I am reluctant to implement $CDPATH support. Having a search path so that when you "cd frog" it finds /usr/ranunculus/diseases/frog is just _weird_. That said, someday an actual user of it might show up and change my mind.
> > Then I think one can leave out step 5 on susv4's page on> > cd, and "cd ." is no more special than "cd dir"; it does a chdir to> > "$PWD/." > > or "$PWD/dir" respectively and then updates $PWD to its canonical > > form. (and > > modifies $OLDPWD also if necessary) > > Um, steps 4 and 8 are the ones that say cd . and .. are special? Step 4 means that $CDPATH shouldn't be taken into account when you do something like "cd ./dir" or "cd ../dir".
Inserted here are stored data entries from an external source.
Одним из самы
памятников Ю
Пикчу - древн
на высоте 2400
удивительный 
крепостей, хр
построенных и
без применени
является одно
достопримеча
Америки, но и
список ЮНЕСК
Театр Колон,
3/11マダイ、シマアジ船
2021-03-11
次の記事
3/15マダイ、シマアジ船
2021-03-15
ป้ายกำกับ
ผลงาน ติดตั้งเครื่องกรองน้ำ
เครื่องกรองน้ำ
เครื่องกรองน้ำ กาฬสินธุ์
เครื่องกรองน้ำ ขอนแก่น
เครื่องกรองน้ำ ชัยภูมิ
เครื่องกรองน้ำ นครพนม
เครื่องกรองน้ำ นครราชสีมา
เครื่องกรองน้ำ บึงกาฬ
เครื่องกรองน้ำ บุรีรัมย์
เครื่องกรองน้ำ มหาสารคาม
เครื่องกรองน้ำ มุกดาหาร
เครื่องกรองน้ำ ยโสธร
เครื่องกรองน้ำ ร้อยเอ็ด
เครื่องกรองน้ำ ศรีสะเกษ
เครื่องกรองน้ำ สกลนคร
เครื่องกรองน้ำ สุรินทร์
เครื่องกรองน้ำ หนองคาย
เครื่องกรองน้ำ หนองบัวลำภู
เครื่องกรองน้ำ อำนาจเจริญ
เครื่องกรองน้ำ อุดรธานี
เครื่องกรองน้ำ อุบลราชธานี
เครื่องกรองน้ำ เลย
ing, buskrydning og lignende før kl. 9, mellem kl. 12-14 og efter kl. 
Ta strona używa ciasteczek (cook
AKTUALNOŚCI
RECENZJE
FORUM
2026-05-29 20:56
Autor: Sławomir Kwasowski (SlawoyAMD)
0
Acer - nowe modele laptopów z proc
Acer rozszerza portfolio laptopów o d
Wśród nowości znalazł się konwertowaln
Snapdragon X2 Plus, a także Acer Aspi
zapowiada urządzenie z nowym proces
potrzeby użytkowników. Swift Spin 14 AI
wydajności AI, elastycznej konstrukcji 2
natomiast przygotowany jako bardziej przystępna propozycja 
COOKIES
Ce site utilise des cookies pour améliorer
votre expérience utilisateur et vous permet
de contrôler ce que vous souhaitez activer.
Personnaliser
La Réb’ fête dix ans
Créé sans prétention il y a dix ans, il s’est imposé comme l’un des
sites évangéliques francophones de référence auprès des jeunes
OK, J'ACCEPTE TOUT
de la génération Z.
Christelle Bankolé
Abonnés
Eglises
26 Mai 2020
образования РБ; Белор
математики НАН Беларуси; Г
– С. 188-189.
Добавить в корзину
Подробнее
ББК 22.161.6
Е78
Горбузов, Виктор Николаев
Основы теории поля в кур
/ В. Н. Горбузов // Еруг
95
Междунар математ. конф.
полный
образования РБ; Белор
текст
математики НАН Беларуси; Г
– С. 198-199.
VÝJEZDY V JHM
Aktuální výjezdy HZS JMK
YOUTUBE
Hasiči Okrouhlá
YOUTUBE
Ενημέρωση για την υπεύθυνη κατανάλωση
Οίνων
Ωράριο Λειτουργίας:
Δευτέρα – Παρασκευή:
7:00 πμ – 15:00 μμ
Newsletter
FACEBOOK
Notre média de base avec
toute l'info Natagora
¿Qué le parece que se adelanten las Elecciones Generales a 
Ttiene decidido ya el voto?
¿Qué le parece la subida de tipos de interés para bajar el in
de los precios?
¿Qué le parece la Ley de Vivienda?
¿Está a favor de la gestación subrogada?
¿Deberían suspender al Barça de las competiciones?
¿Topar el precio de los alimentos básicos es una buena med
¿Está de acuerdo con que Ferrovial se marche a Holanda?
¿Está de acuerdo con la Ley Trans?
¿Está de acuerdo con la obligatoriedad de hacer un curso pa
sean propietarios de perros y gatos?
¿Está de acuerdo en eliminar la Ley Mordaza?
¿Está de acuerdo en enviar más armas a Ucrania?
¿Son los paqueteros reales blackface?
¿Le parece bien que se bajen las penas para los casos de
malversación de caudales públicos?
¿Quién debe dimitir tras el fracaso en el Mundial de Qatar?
$CDPATH is not the same as $PWD. $CDPATH is a _search_path_ for cd. You know how when you run an executable it searches $PATH? Apparently when you cd to a directory it searches $CDPATH. Who knew? I didn't, and I've been using unix variants since the late 80's. (Well, if you count Vax Eunice on my father's work machine which had an amiga software library on it and xmodem. If you count _actual_ unix, more like 1992.)
In Step 8 the usual formal processes of simplifying a path (by
removing "."
dot components and so on) described.
Of course here "." and ".." are treated specially, but this treatment
affects only $PWD, since chdir("/some/dir/.") should do the same as
chdir("/some/dir").
I'm only talking about $PWD.
Step 9 looks like fun...
I have an epic todo list for toysh. "cd" is a shell command, thus part of toysh.
Part of the reason I haven't been dinking at it in small amounts is there's so much context to keeps traight in your head I should probably buckle down and focus on just the shell for a couple months at some point, and right now the same effort completes multiple smaller commands.
That said, I should do the basic cleanup pass (remove toybuf dependency that imposes command line length limitations), add basic environment variable support, start on conditionals (if/while/for)...
But I need to finish the cleanup pass on cp. And finish the losetup/umount/mount chain. And review the pile of commands that are already in but not properly cleaned up. And figure out why current toolchains stopped doing proper dead function elimination (a toybox with just "true" on x86-64 is 15k! That's ridiculous. Admittedly a main() that does nothing but "return 1", built with -s -Os is 6k. That's gcc+glibc for you. But still, that extra 9k is sad. And if you objdump -d a toybox built with gcc 4.2.1 it hasn't got parse_optflags() in it, but one built with ubuntu's current gcc does. Yup, upstream toolchain regression in the ability to eliminiate dead code. The <strike>aristocrats</strike> free software foundation!